The opinion of the court was delivered by: Larimer, District Judge.
Lawrence F. Tranello ("plaintiff") commenced this action on
May 2, 1988, against defendants Thomas R. Frey, individually
and as Monroe County Executive, Patrick M. Malgieri,
individually and as Monroe County Attorney and the County of
Monroe (County). Plaintiff claims that the defendants
discriminated against him by terminating his employment as a
Deputy County Attorney, in violation of the First, Fourth,
Fifth and Fourteenth Amendments of the Constitution of the
United States, the Civil Rights Statutes, 42 U.S.C. § 1981,
1983 and 1985, and the Age Discrimination in Employment Act
(ADEA), 29 U.S.C. § 621 et seq.
This matter is before the Court on defendants' motion for
summary judgment. Plaintiff has also cross-moved for summary
judgment on the issue of liability. For the reasons that
follow, defendants' motion is granted except as to plaintiff's
age discrimination claims. Plaintiff's cross-motion is denied
in its entirety.
Plaintiff is 63 years old and a registered Republican.
In January 1972, plaintiff was hired by the Monroe County
Department of Social Services as Assistant Social Services
Counsel. Initially, plaintiff was assigned to handle paternity
and child support matters for the Department. Then, in July
1974, plaintiff was elevated to the position of Chief Counsel
to the Department of Social Services.
In 1977, plaintiff was assigned to the Support Unit in the
Department of Social Services. As part of a reorganization of
the County Law Department, authorized by the Monroe County
Legislature in May 1985, several new positions were created
within the Department of Law.
As a result of this reorganization, the attorneys in the
Support Unit were placed under the supervision of the County
Attorney. The Unit's support staff, including secretaries and
paralegals, however, remained under the supervision of the
On May 10, 1985, plaintiff was notified of his appointment as
Deputy County Attorney, Grade II, by then-County Attorney
Charles Valenza and was given the option of accepting or
rejecting the position. As a Deputy County Attorney, Grade II,
salary would be increased to nearly $38,000. In addition,
plaintiff was informed at that time of a revision in the
description of his duties and a change in his civil service
classification. Prior to his May 1985 appointment, plaintiff
was a member of the "competitive" civil service class. His
position as a Deputy County Attorney, Grade II, however, was
classified by the County Civil Service Commission as "exempt."

(Records from a data collection)

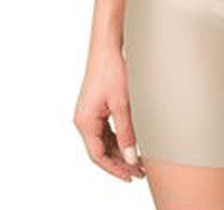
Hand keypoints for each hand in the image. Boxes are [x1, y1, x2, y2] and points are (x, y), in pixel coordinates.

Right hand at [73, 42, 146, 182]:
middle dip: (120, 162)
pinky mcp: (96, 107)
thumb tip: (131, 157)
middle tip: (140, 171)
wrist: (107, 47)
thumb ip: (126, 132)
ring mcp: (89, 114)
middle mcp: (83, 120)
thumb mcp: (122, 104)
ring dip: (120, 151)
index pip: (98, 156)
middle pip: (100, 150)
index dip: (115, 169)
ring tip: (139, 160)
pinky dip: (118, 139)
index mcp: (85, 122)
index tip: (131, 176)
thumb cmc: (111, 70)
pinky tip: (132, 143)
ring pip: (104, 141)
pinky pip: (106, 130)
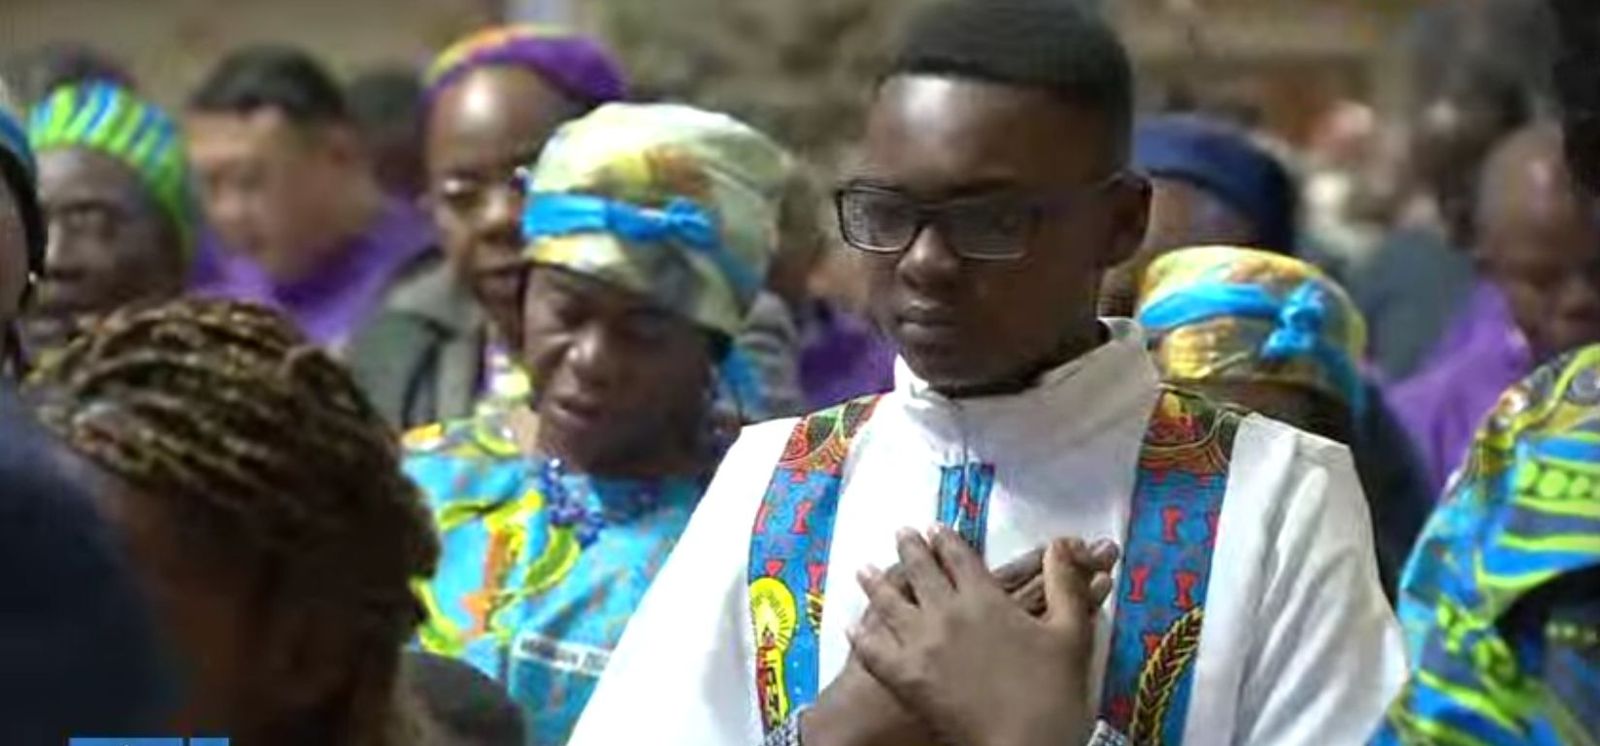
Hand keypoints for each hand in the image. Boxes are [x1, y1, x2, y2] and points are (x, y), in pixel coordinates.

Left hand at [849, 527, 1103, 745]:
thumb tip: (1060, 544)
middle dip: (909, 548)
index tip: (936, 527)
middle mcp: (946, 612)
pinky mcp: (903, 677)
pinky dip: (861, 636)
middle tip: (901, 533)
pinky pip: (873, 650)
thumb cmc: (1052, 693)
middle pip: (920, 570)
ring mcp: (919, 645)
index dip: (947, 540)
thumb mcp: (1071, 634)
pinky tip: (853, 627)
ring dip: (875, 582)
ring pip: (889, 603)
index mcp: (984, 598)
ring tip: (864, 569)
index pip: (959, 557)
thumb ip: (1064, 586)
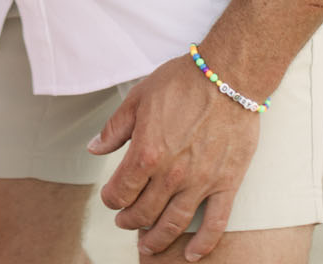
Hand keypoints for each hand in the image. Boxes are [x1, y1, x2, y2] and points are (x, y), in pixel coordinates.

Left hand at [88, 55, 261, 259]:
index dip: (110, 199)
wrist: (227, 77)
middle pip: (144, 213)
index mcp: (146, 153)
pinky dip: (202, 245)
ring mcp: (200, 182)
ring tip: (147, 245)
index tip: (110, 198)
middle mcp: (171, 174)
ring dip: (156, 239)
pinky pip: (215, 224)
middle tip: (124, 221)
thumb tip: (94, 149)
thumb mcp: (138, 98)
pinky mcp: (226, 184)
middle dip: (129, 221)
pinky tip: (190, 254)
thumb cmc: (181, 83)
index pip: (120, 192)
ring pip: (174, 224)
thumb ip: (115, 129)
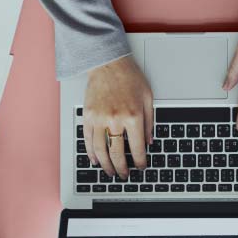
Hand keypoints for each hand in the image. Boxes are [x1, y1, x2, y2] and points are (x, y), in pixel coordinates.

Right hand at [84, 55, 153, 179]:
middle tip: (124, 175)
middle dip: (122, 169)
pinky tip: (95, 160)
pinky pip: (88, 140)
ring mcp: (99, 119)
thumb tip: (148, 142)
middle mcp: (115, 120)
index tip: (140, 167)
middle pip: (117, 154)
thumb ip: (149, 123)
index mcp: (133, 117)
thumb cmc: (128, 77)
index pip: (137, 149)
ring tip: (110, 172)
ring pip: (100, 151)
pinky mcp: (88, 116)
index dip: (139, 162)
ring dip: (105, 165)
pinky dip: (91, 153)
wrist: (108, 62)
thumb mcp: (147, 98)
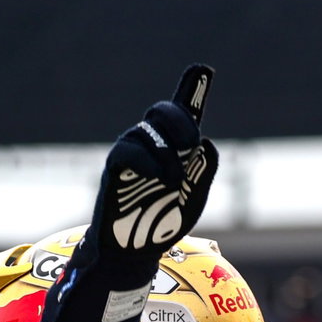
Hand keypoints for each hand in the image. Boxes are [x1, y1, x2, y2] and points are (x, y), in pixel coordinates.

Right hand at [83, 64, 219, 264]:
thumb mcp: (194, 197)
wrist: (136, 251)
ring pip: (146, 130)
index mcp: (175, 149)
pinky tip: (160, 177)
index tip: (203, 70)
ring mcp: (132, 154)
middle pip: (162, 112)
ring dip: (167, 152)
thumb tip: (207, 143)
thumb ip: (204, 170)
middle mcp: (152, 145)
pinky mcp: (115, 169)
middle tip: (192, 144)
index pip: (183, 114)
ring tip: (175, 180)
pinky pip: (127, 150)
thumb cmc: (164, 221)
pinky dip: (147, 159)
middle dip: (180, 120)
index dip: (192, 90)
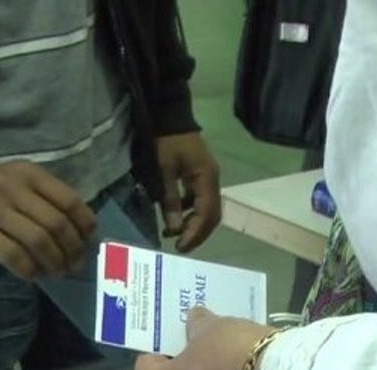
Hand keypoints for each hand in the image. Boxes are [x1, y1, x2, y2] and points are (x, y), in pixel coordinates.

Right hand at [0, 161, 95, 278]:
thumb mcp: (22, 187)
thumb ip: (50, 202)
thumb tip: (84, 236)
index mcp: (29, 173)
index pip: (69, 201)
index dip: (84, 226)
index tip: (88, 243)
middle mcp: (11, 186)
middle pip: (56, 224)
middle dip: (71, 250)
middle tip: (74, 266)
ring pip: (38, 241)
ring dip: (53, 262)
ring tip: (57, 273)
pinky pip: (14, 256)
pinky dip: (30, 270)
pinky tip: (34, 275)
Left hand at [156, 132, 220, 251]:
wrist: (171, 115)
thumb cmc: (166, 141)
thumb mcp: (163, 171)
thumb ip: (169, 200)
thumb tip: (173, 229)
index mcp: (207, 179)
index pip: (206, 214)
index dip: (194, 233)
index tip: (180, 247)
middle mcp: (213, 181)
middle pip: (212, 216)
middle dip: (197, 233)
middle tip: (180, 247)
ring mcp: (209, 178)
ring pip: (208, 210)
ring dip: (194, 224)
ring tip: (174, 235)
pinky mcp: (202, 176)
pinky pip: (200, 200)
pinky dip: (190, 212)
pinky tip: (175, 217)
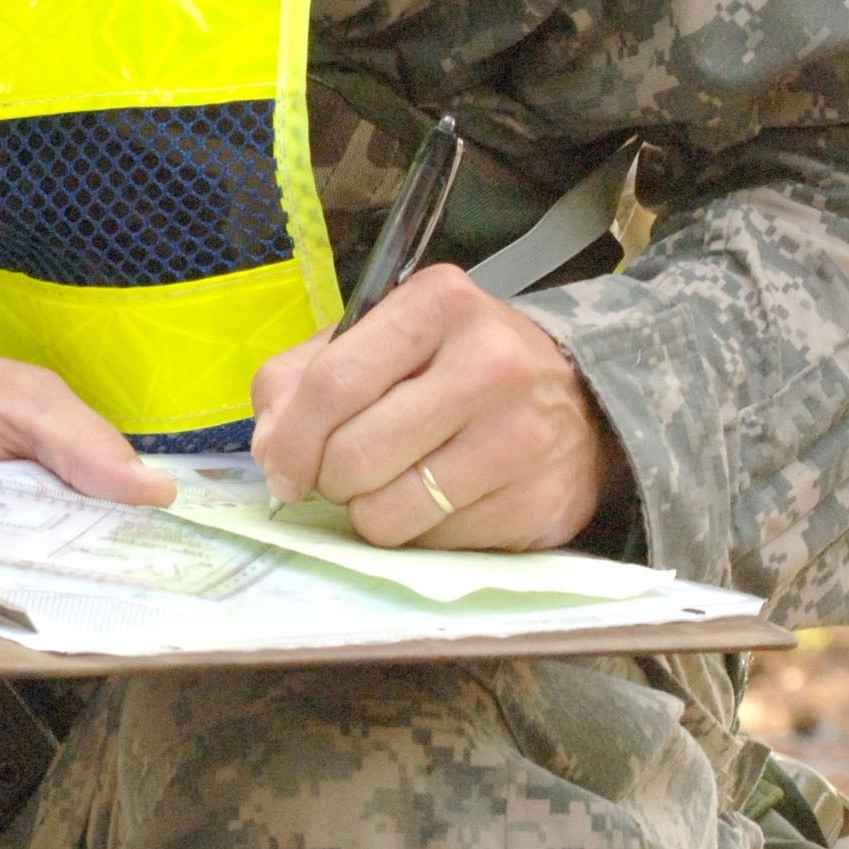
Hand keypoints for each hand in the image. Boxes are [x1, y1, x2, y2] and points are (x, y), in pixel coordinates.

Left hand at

---

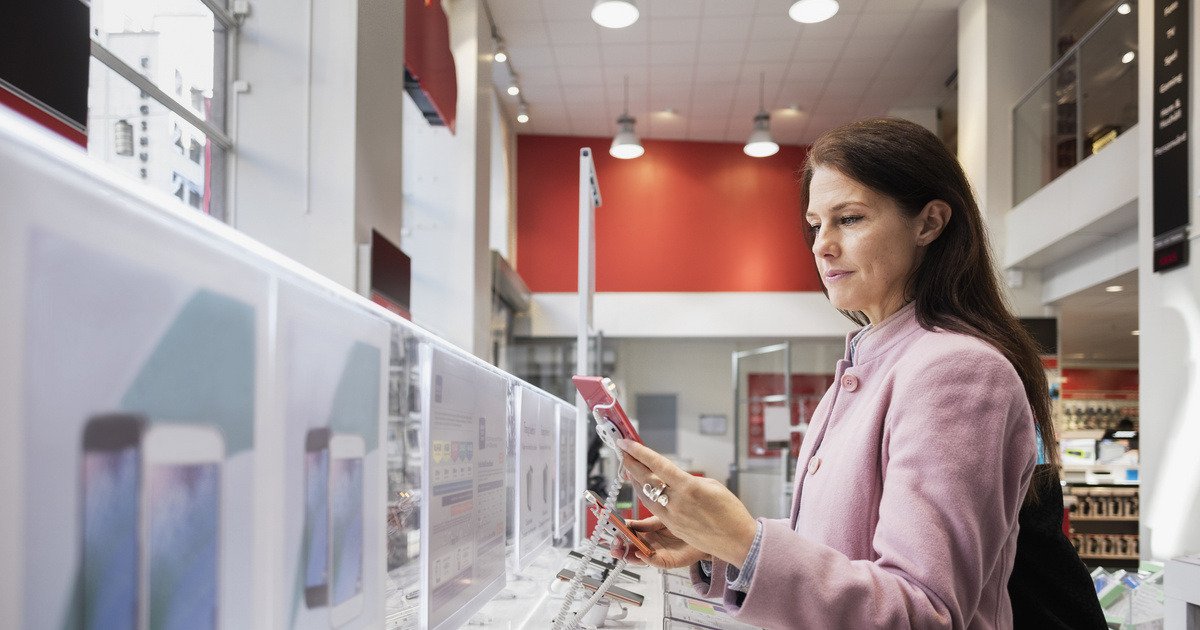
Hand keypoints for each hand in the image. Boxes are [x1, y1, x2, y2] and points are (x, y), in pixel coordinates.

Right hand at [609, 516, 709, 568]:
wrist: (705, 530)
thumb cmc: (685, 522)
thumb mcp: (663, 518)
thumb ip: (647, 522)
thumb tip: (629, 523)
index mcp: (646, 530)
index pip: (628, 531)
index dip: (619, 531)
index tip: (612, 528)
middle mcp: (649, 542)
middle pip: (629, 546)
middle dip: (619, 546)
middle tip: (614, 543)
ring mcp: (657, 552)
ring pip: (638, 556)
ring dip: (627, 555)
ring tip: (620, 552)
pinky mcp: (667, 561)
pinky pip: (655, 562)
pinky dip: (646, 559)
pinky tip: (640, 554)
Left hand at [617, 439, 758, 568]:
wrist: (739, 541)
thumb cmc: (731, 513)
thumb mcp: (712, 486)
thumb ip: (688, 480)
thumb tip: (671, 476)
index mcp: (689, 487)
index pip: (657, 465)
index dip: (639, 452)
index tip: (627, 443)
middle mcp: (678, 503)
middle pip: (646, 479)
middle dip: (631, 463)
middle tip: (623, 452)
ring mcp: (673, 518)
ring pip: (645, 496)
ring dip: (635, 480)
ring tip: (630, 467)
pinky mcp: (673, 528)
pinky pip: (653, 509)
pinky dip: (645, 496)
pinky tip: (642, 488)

* * *

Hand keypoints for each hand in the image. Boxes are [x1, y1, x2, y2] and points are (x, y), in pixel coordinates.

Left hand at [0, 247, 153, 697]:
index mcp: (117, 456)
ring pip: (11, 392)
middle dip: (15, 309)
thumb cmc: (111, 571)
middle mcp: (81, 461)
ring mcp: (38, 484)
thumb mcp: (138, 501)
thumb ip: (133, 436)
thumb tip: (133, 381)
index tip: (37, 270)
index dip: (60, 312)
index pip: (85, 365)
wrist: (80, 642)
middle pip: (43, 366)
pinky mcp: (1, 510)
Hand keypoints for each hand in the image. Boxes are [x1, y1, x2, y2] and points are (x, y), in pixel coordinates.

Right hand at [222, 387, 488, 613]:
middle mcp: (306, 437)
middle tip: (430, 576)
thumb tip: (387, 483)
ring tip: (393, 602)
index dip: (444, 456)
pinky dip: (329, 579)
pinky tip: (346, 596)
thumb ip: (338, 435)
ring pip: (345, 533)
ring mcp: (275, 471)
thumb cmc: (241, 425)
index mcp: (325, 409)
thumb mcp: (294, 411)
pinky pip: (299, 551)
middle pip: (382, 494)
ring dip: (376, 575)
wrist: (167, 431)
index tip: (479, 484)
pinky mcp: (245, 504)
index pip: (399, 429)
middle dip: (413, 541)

Work item: Revise the court opinion, starting with "In January 1972, plaintiff" and going on through "the Department of Social Services.", swapping "Chief Counsel" for "Senior Counsel".

Solution to this task:
In January 1972, plaintiff was hired by the Monroe County
Department of Social Services as Assistant Social Services
Counsel. Initially, plaintiff was assigned to handle paternity
and child support matters for the Department. Then, in July
1974, plaintiff was elevated to the position of Senior Counsel
to the Department of Social Services.